▸ **Check your understanding**
[a] From the forum thread about the Gilroy onramp, copy word for word the part that opens with the words containing "If you find" and closes with "25220 (Apr 30, 2019)".
[b] In the forum thread about the Gilroy onramp, which hotel is the onramp next to?
[c] Continue the forum thread about the Gilroy onramp from where it stops.

▸ **Reading passage**
# Onramp you may want to avoid in Gilroy, CA



## Taming the Tiger (Apr 30, 2019)

If you find yourself hitching south on the 101 in CA out of The Bay, you may want to avoid the southernmost onramp in Gilroy, right off of Monterey Road, next to the Hilton. Or at the very least hitch at the very bottom of the onramp. It goes up a hill, two lanes with a very wide pullover shoulder. It looked perfect so I went up near the top to give people time to see me. A shady looking dude is walking up the opposite side and once he gets closer near I am, asks what I’m doing. I tell him I’m trying to hitch to LA. He gets pissed and starts screaming about how “we live here” (referring to the patch of trees and tall grass behind him and how I need to go to the bottom and stop “bringing sweat on them.” Luckily a lady pulled up right as I was heading down and gave me a ride. So yeah, territorial homebums on that ramp, at least as of now.


----------



## Deleted member 25220 (Apr 30, 2019)

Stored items
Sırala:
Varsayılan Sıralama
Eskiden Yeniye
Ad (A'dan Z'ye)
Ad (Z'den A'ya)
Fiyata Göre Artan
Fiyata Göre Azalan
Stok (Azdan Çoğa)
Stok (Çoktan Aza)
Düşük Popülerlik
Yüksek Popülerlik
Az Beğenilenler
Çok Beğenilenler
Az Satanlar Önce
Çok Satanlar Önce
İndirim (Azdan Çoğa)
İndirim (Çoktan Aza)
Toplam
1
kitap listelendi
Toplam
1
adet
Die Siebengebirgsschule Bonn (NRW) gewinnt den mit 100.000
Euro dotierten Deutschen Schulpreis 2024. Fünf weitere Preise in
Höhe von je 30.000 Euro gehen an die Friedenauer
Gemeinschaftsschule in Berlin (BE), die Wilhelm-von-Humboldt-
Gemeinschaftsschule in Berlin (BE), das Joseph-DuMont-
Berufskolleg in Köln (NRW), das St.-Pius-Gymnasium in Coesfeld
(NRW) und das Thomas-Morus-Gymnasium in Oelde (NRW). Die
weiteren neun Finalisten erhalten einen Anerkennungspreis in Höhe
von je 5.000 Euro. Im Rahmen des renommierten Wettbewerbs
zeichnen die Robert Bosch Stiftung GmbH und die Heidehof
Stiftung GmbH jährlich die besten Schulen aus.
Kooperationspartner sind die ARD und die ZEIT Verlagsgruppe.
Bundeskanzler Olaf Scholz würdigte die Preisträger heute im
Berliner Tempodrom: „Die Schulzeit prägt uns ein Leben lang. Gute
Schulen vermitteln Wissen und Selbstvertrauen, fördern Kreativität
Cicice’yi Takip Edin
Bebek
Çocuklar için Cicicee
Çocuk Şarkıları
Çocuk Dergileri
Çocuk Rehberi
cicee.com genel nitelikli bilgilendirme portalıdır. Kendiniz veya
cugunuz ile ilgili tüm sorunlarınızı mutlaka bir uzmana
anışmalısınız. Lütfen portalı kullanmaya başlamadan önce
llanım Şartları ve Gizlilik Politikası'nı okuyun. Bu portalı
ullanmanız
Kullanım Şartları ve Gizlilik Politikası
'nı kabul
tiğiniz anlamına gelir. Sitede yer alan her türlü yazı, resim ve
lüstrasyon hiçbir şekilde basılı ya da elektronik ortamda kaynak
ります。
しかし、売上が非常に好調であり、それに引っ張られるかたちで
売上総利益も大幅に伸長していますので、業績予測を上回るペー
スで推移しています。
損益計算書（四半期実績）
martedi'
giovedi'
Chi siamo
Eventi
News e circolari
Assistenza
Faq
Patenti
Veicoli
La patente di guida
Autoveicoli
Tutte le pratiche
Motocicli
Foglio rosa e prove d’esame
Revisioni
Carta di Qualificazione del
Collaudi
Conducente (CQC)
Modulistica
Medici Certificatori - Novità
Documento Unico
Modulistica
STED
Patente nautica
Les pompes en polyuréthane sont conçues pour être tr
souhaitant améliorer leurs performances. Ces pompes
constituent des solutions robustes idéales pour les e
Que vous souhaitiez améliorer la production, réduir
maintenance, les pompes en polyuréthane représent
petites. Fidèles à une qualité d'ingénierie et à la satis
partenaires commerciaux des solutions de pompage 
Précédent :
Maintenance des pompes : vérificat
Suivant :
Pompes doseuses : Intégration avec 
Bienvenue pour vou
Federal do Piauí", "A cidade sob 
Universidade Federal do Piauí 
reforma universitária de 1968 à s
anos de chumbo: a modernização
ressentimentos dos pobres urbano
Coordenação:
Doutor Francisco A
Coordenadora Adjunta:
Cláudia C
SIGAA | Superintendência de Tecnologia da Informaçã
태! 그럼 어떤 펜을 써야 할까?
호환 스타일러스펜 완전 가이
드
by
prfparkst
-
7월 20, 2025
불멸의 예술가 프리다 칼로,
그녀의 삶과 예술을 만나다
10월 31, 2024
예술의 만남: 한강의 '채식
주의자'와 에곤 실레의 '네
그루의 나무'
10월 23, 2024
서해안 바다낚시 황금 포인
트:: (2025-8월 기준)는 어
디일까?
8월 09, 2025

▸ **Results for the exercise**
[a]
If you find yourself hitching south on the 101 in CA out of The Bay, you may want to avoid the southernmost onramp in Gilroy, right off of Monterey Road, next to the Hilton. Or at the very least hitch at the very bottom of the onramp. It goes up a hill, two lanes with a very wide pullover shoulder. It looked perfect so I went up near the top to give people time to see me. A shady looking dude is walking up the opposite side and once he gets closer near I am, asks what I’m doing. I tell him I’m trying to hitch to LA. He gets pissed and starts screaming about how “we live here” (referring to the patch of trees and tall grass behind him and how I need to go to the bottom and stop “bringing sweat on them.” Luckily a lady pulled up right as I was heading down and gave me a ride. So yeah, territorial homebums on that ramp, at least as of now.


----------



## Deleted member 25220 (Apr 30, 2019)

[b] The Hilton.

[c]
Taming the Tiger said:


> If you find yourself hitching south on the 101 in CA out of The Bay, you may want to avoid the southernmost onramp in Gilroy, right off of Monterey Road, next to the Hilton. Or at the very least hitch at the very bottom of the onramp. It goes up a hill, two lanes with a very wide pullover shoulder. It looked perfect so I went up near the top to give people time to see me. A shady looking dude is walking up the opposite side and once he gets closer near I am, asks what I’m doing. I tell him I’m trying to hitch to LA. He gets pissed and starts screaming about how “we live here” (referring to the patch of trees and tall grass behind him and how I need to go to the bottom and stop “bringing sweat on them.” Luckily a lady pulled up right as I was heading down and gave me a ride. So yeah, territorial homebums on that ramp, at least as of now.


THANKYOU for illustrating current political leanings in Cali on ramps!
Geez
Are you serious
That’s like saying 
“ the air in this room is mine to breathe”
Ridiculous


----------



## Coywolf (Apr 30, 2019)

Fuck those homebums. I would've said "make me" what a shit bag.


----------



## Max and Mary (May 9, 2019)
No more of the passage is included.